Dello stesso anno è Naufragio
(Marooned Off Vesta) di Isaac Asimov, ambientato al
largo di un oscuro pianeta al di fuori del sistema solare.
La
frontiera, per Heinlein, era invece ben più vicina e, come
per Jules
Verne, si limitava alla Luna. Eppure quando Heinlein tentò
di piazzare
il suo primo romanzo, Rocket Ship Galileo (Razzo
G.2),
l’editore bocciò il dattiloscritto giudicando
“un’assurdità” un viaggio
sulla Luna. Era il 1947: lo scrittore trovò un altro editore
più
coraggioso, Scribner’s, per pubblicare la sua opera, e da
allora il
sogno di conquistare la Luna diventò un po’
più realistico. Robert
Heinlein ha dedicato una significativa parte della sua produzione al
tema dell’esplorazione e della colonizzazione lunare: da Razzo
G.2 al fondamentale La Luna è una severa
maestra del 1966 (The Moon is A Harsh Mistress,
Premio Hugo l’anno successivo), passando per la sceneggiatura
del film di Irving Pichel Uomini sulla Luna (Destination
Moon)
del 1950. Ma la Luna nella produzione di Heinlein appare in
realtà per la prima volta nel lontano 1940 con il racconto
breve
Requiem. Divenuto poi parte, come molti
dei suoi primi racconti, di quella che diverrà nota come La
Storia Futura, il racconto è il primo ad avere la
Luna per protagonista. Nel 1949 Heinlein scrisse invece un romanzo
breve, L’uomo che vendette la Luna (The
Man Who Sold The Moon), sorta di prequel del precedente, dove
riappariva il personaggio di Delos David Harriman, protagonista di Requiem
ed evidente alter-ego di Heinlein stesso. In
ogni caso, l’originalità dell’approccio
di Heinlein al soggetto non
nuovo della conquista della Luna sta nella visione rigorosamente
materialistica che esprime. D.D. Harriman, il protagonista dei due
racconti, è un affarista, che fedele all’american
dream ha fatto
dei suoi sogni una fonte di lauti guadagni. Lui ha le idee, e i suoi
tecnici le realizzano.
Ma la nuova idea di Harriman questa volta
è ben
più ambiziosa delle precedenti e non è nemmeno
tanto nuova: ognuno,
alla Harriman Corporation, conosce il pallino del capo, quello di
mettere piede sulla Luna. Ma per arrivare a quell’ambizioso
traguardo,
a cui nessuno veramente crede fino in fondo, Harriman sa di dover
sacrificare la visionarietà e
l’ingenuità e affrontare la sfida con le
sue armi, quelle del crudo e cinico capitalismo. È quindi
quasi un
paradosso quello narrato in L’uomo che vendette la
Luna: da una
parte l’obiettivo visionario e, appunto, fantascientifico;
dall’altro
la strada per arrivare a quella meta, una strada fatta di concretezza e
realismo. Sulla base di questa dicotomia va letta la differenza tra le
due storie e la differenza tra le diverse parti di ciascuna storia.

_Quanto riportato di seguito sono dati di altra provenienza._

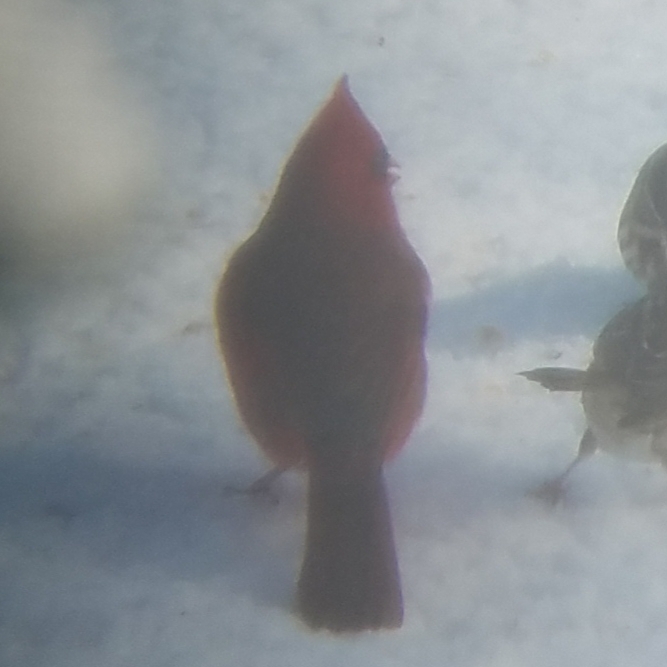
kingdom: Animalia
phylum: Chordata
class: Aves
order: Passeriformes
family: Cardinalidae
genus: Cardinalis
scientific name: Cardinalis cardinalis
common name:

Innanzitutto, mentre Requiem si fonda tutto sul
sogno e
sull’immaginazione – buona parte del racconto si
basa sui ricordi del
passato di Harriman, che ricostruiscono le origini del proposito
fanciullesco di ‘toccare’ la Luna – il
suo prequel, L’uomo che vendette la Luna,
è fondato tutto sulla concretezza e non
c’è quasi spazio per fantasie e
utopie. Ma andando a osservare la struttura di ciascun racconto si nota
che il dualismo immaginazione/concretezza costituisce
l’essenza stessa
di questa “doppia storia” di Heinlein.